►
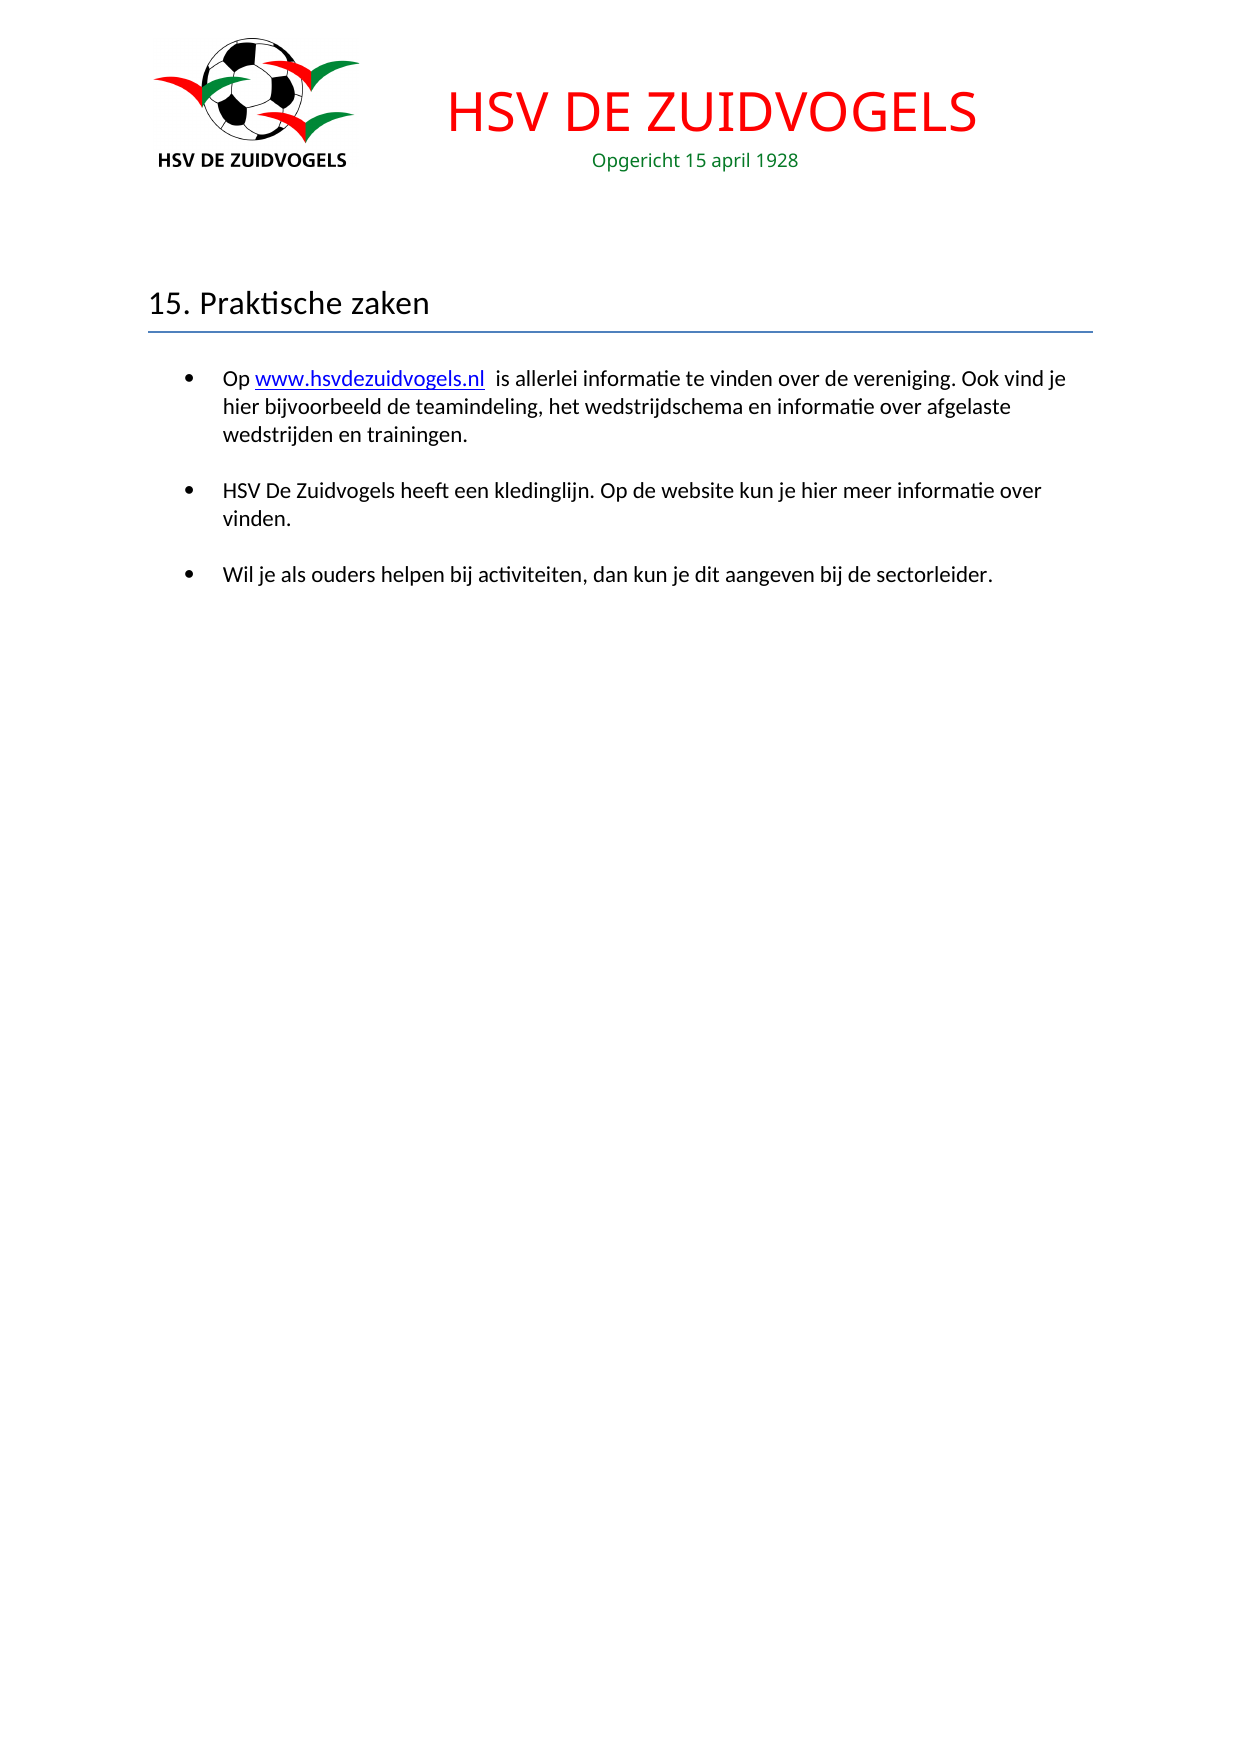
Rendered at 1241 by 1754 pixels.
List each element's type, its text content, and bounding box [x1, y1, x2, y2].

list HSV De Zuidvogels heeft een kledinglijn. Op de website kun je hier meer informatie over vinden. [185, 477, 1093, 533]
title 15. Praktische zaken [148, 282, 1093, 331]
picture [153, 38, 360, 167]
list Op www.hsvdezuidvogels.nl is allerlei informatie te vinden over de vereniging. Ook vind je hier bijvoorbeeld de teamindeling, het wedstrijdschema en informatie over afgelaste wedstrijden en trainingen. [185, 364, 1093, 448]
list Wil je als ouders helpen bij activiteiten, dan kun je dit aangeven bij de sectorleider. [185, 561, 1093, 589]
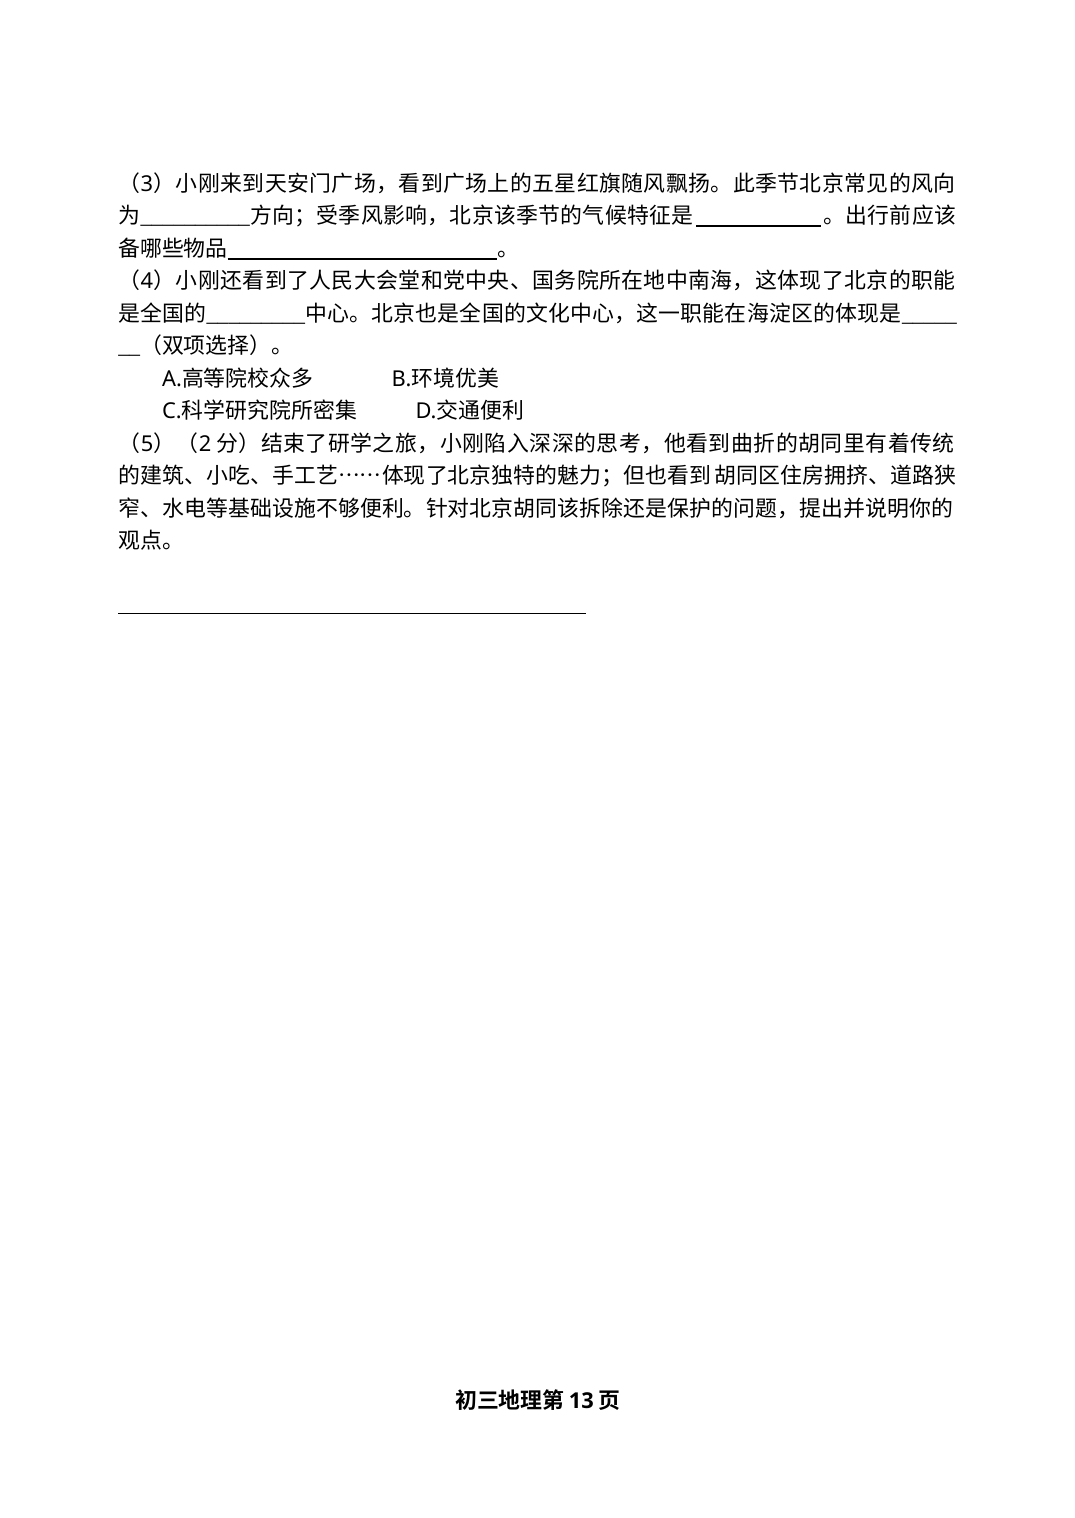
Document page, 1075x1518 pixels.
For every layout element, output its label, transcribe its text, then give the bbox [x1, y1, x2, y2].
◄
### [WORK INSTRUCTIONS]
Among the lines of the listing, count those holding the string "pixels" and reply with the count only.

### [EXERCISE OUTPUT]
2